Lenalidomide (Revlimid)
Lenalidomide is chemically similar to thalidomide, but because it appears to be more potent and cause fewer side effects, it is currently used more often than thalidomide. Lenalidomide is given orally. It is approved for people with previously treated myeloma, but is also often used in people with newly diagnosed disease.
Chemotherapy
Chemotherapy involves using medicines — taken orally as a pill or given through an intravenous (IV) injection — to kill myeloma cells. Chemotherapy is often given in cycles over a period of months, followed by a rest period. Often chemotherapy is discontinued during what is called a plateau phase or remission, during which your M protein level remains stable. You may need chemotherapy again if your M protein level begins to rise. Common chemotherapy drugs used to treat myeloma are melphalan (Alkeran), cyclophosphamide (Cytoxan), vincristine, doxorubicin (Adriamycin) and liposomal doxorubicin (Doxil).
Corticosteroids
Corticosteroids, such as prednisone and dexamethasone, have been used for decades to treat multiple myeloma. They are typically given in pill form.
Stem cell transplantation
This treatment involves using high-dose chemotherapy — usually high doses of melphalan — along with transfusion of previously collected immature blood cells (stem cells) to replace diseased or damaged marrow. The stem cells can come from you or from a donor, and they may be from either blood or bone marrow.
Radiation therapy
This treatment uses high-energy penetrating waves to damage myeloma cells and stop their growth. Radiation therapy may be used to quickly shrink myeloma cells in a specific area — for instance, when a collection of abnormal plasma cells form a tumor (plasmacytoma) that's causing pain or destroying a bone.

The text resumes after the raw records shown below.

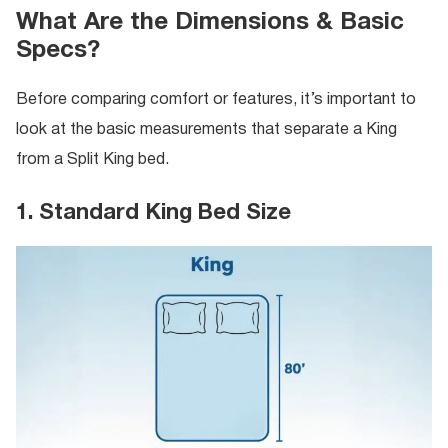
What Are the Dimensions & Basic
Specs?
Before comparing comfort or features, it’s important to
look at the basic measurements that separate a King
from a Split King bed.
1. Standard King Bed Size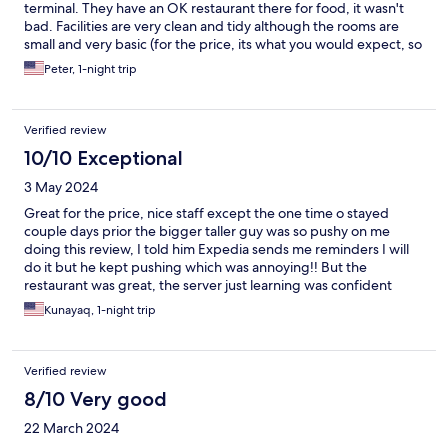
terminal. They have an OK restaurant there for food, it wasn't
bad. Facilities are very clean and tidy although the rooms are
small and very basic (for the price, its what you would expect, so
this is not a complaint). Figure RM 30 for your grab ride each
Peter, 1-night trip
way in your calculations.
Verified review
10/10 Exceptional
3 May 2024
Great for the price, nice staff except the one time o stayed
couple days prior the bigger taller guy was so pushy on me
doing this review, I told him Expedia sends me reminders I will
do it but he kept pushing which was annoying!! But the
restaurant was great, the server just learning was confident
enough to refer food choices which turned out great, the cooks,
Kunayaq, 1-night trip
great!
Verified review
8/10 Very good
22 March 2024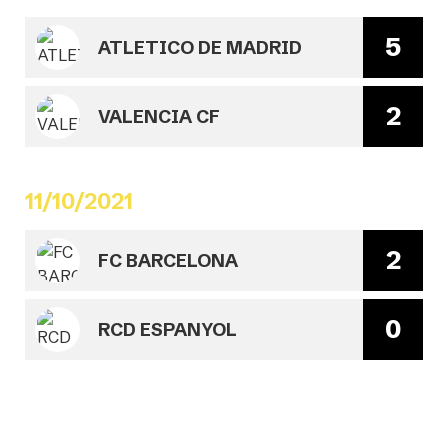
5
ATLETICO DE MADRID
2
VALENCIA CF
11/10/2021
2
FC BARCELONA
0
RCD ESPANYOL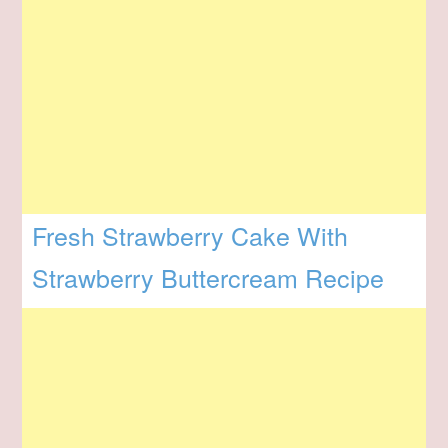
Fresh Strawberry Cake With
Strawberry Buttercream Recipe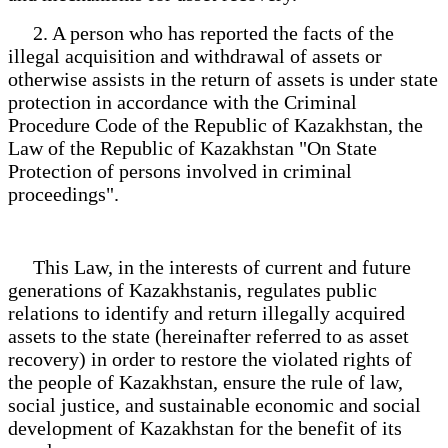
2. A person who has reported the facts of the
illegal acquisition and withdrawal of assets or
otherwise assists in the return of assets is under state
protection in accordance with the Criminal
Procedure Code of the Republic of Kazakhstan, the
Law of the Republic of Kazakhstan "On State
Protection of persons involved in criminal
proceedings".
This Law, in the interests of current and future
generations of Kazakhstanis, regulates public
relations to identify and return illegally acquired
assets to the state (hereinafter referred to as asset
recovery) in order to restore the violated rights of
the people of Kazakhstan, ensure the rule of law,
social justice, and sustainable economic and social
development of Kazakhstan for the benefit of its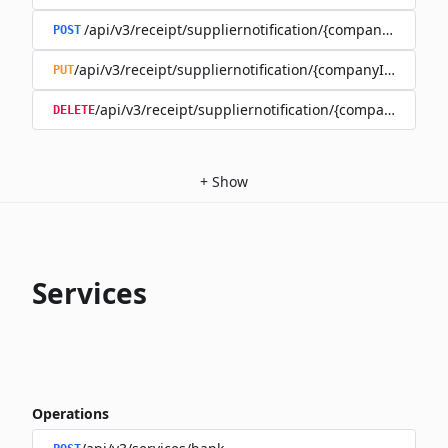
/api/v3/receipt/suppliernotification/{companyId}
POST
/api/v3/receipt/suppliernotification/{companyId}/{recipi
PUT
/api/v3/receipt/suppliernotification/{companyId}/{re
DELETE
+
Show
Services
Operations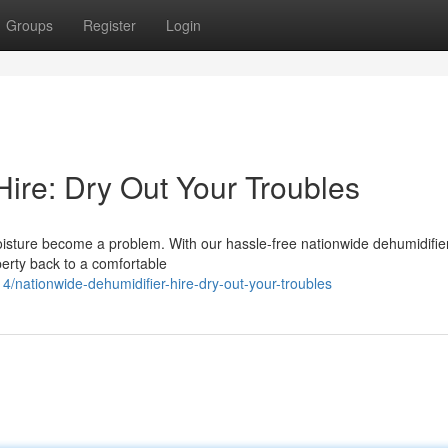
Groups
Register
Login
Hire: Dry Out Your Troubles
moisture become a problem. With our hassle-free nationwide dehumidifier
perty back to a comfortable
nationwide-dehumidifier-hire-dry-out-your-troubles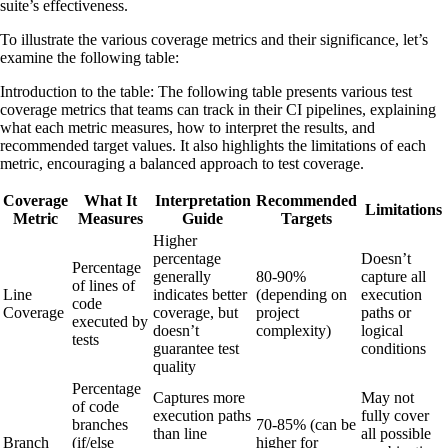
suite’s effectiveness.
To illustrate the various coverage metrics and their significance, let’s
examine the following table:
Introduction to the table: The following table presents various test
coverage metrics that teams can track in their CI pipelines, explaining
what each metric measures, how to interpret the results, and
recommended target values. It also highlights the limitations of each
metric, encouraging a balanced approach to test coverage.
Coverage
What It
Interpretation
Recommended
Limitations
Metric
Measures
Guide
Targets
Higher
percentage
Doesn’t
Percentage
generally
80-90%
capture all
of lines of
Line
indicates better
(depending on
execution
code
Coverage
coverage, but
project
paths or
executed by
doesn’t
complexity)
logical
tests
guarantee test
conditions
quality
Percentage
Captures more
May not
of code
execution paths
fully cover
branches
70-85% (can be
than line
all possible
Branch
(if/else
higher for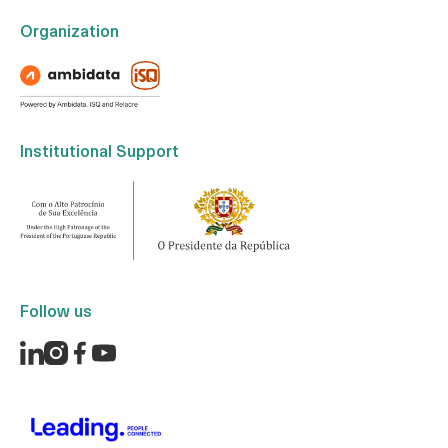
Organization
Institutional Support
Follow us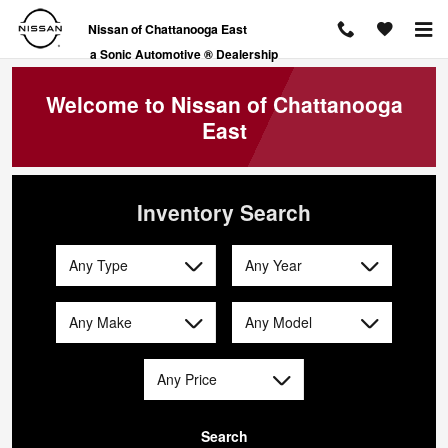
Nissan of Chattanooga East
Skip to main content
Nissan of Chattanooga East
a Sonic Automotive ® Dealership
Welcome to Nissan of Chattanooga
East
Inventory Search
Any Type
Any Year
Any Make
Any Model
Any Price
Search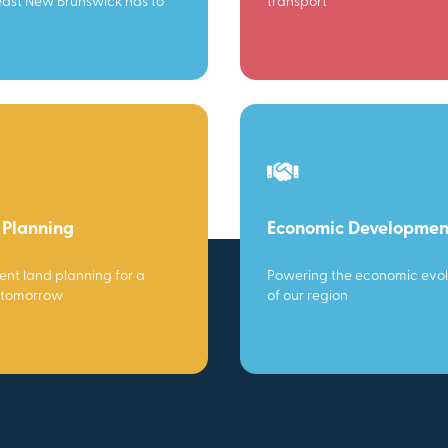
ast New Brunswick has to
transport
 Planning
Economic Developmen
gent land planning for a
Powering the economic evol
 tomorrow
of our region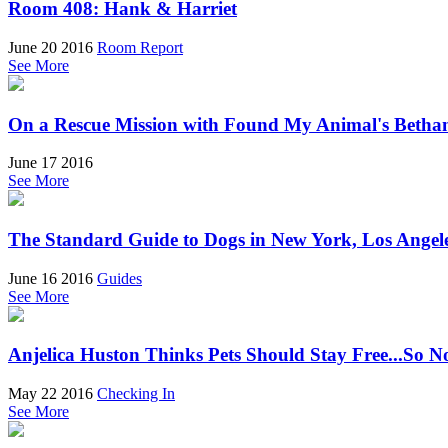
Room 408: Hank & Harriet
June 20 2016
Room Report
See More
On a Rescue Mission with Found My Animal's Betha
June 17 2016
See More
The Standard Guide to Dogs in New York, Los Angel
June 16 2016
Guides
See More
Anjelica Huston Thinks Pets Should Stay Free...So 
May 22 2016
Checking In
See More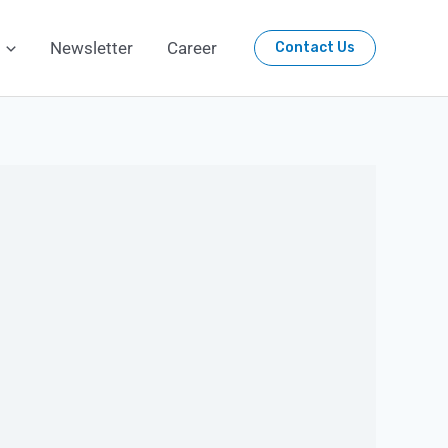
Newsletter
Career
Contact Us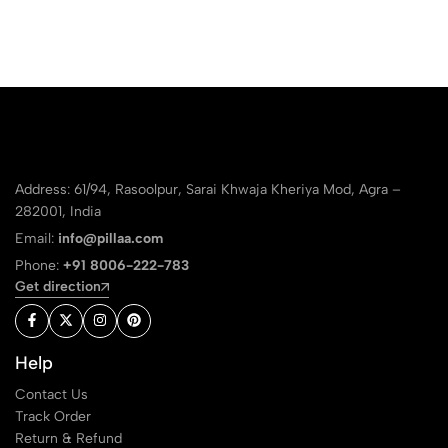
Address: 61/94, Rasoolpur, Sarai Khwaja Kheriya Mod, Agra –
282001, India
Email:
info@pillaa.com
Phone:
+91 8006-222-783
Get direction
Help
Contact Us
Track Order
Return & Refund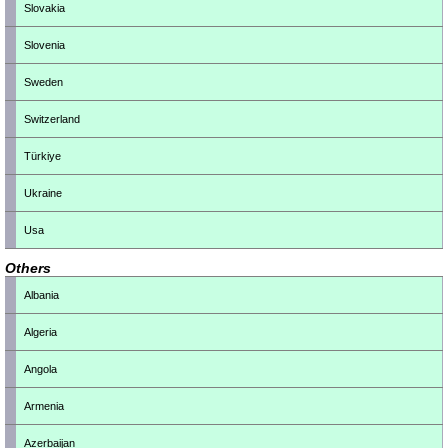
Slovakia
Slovenia
Sweden
Switzerland
Türkiye
Ukraine
Usa
Others
Albania
Algeria
Angola
Armenia
Azerbaijan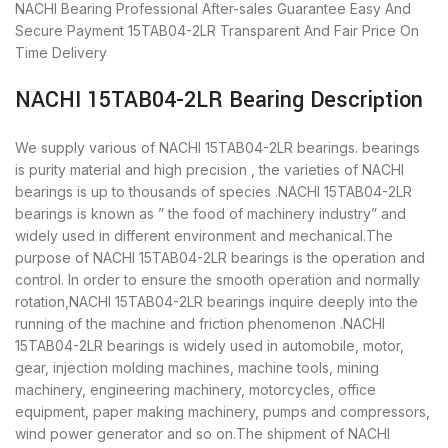
NACHI Bearing
Professional After-sales Guarantee
Easy And
Secure Payment
15TAB04-2LR Transparent And Fair Price
On
Time Delivery
NACHI 15TAB04-2LR Bearing Description
We supply various of NACHI 15TAB04-2LR bearings. bearings
is purity material and high precision , the varieties of NACHI
bearings is up to thousands of species .NACHI 15TAB04-2LR
bearings is known as ” the food of machinery industry” and
widely used in different environment and mechanical.The
purpose of NACHI 15TAB04-2LR bearings is the operation and
control. In order to ensure the smooth operation and normally
rotation,NACHI 15TAB04-2LR bearings inquire deeply into the
running of the machine and friction phenomenon .NACHI
15TAB04-2LR bearings is widely used in automobile, motor,
gear, injection molding machines, machine tools, mining
machinery, engineering machinery, motorcycles, office
equipment, paper making machinery, pumps and compressors,
wind power generator and so on.The shipment of NACHI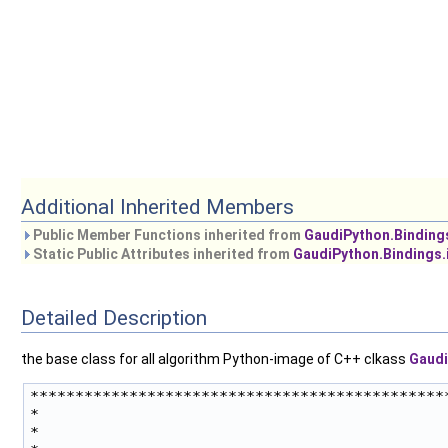
Additional Inherited Members
Public Member Functions inherited from
GaudiPython.Binding
Static Public Attributes inherited from
GaudiPython.Bindings.
Detailed Description
the base class for all algorithm Python-image of C++ clkass
Gaudi
***********************************************
*                                              
*                                              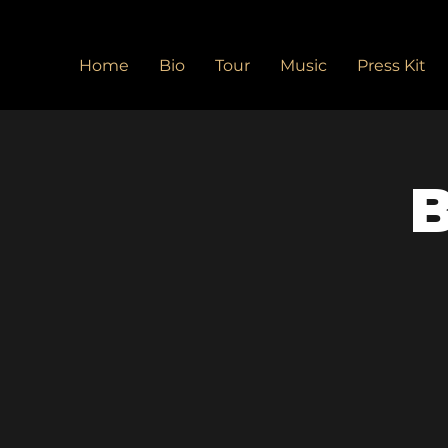
Home
Bio
Tour
Music
Press Kit
B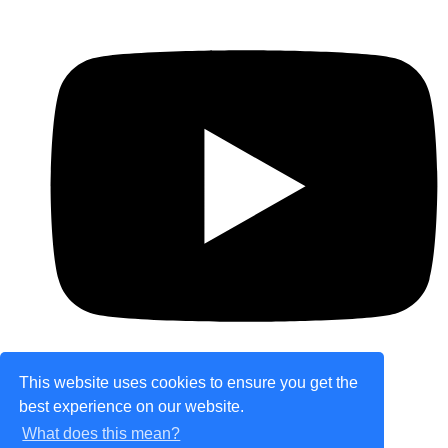
This website uses cookies to ensure you get the
best experience on our website.
© Copyright 2026 theretailplace.com. All Rights
What does this mean?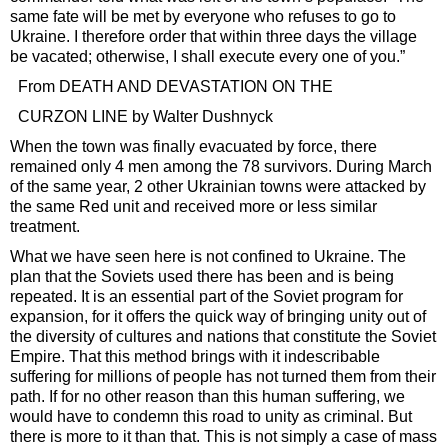
same fate will be met by everyone who refuses to go to
Ukraine. I therefore order that within three days the village
be vacated; otherwise, I shall execute every one of you.”
From DEATH AND DEVASTATION ON THE
CURZON LINE by Walter Dushnyck
When the town was finally evacuated by force, there
remained only 4 men among the 78 survivors. During March
of the same year, 2 other Ukrainian towns were attacked by
the same Red unit and received more or less similar
treatment.
What we have seen here is not confined to Ukraine. The
plan that the Soviets used there has been and is being
repeated. It is an essential part of the Soviet program for
expansion, for it offers the quick way of bringing unity out of
the diversity of cultures and nations that constitute the Soviet
Empire. That this method brings with it indescribable
suffering for millions of people has not turned them from their
path. If for no other reason than this human suffering, we
would have to condemn this road to unity as criminal. But
there is more to it than that. This is not simply a case of mass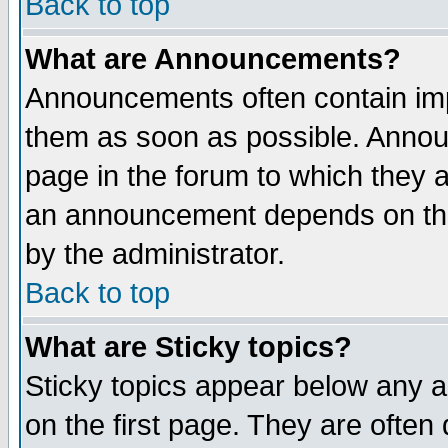
Back to top
What are Announcements?
Announcements often contain imp
them as soon as possible. Annou
page in the forum to which they 
an announcement depends on the
by the administrator.
Back to top
What are Sticky topics?
Sticky topics appear below any 
on the first page. They are often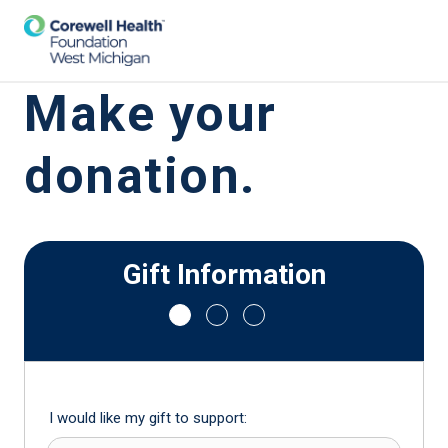
Make your
donation.
Gift Information
I would like my gift to support:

Lifestyle after Multiple Myeloma
The following tips may help you keep multiple myeloma under control:
Stay active
Exercise helps keep your bones stronger. If pain keeps you from being active, ask your doctor about ways to lessen the pain.
Drink fluids
Drinking fluids can help keep you from becoming dehydrated. And by drinking plenty of fluids, you help dilute the Bence Jones protein fragments in your urine, which may help prevent kidney damage.
Eat a balanced diet
One way to promote your overall health and cope with any form of cancer is to eat well. The amount of M protein in your system isn't affected by how much protein you eat, so there's no need to limit protein intake unless told otherwise by your doctor. Don't take vitamins, herbs or medications without your doctor's approval because they may interfere with your treatment.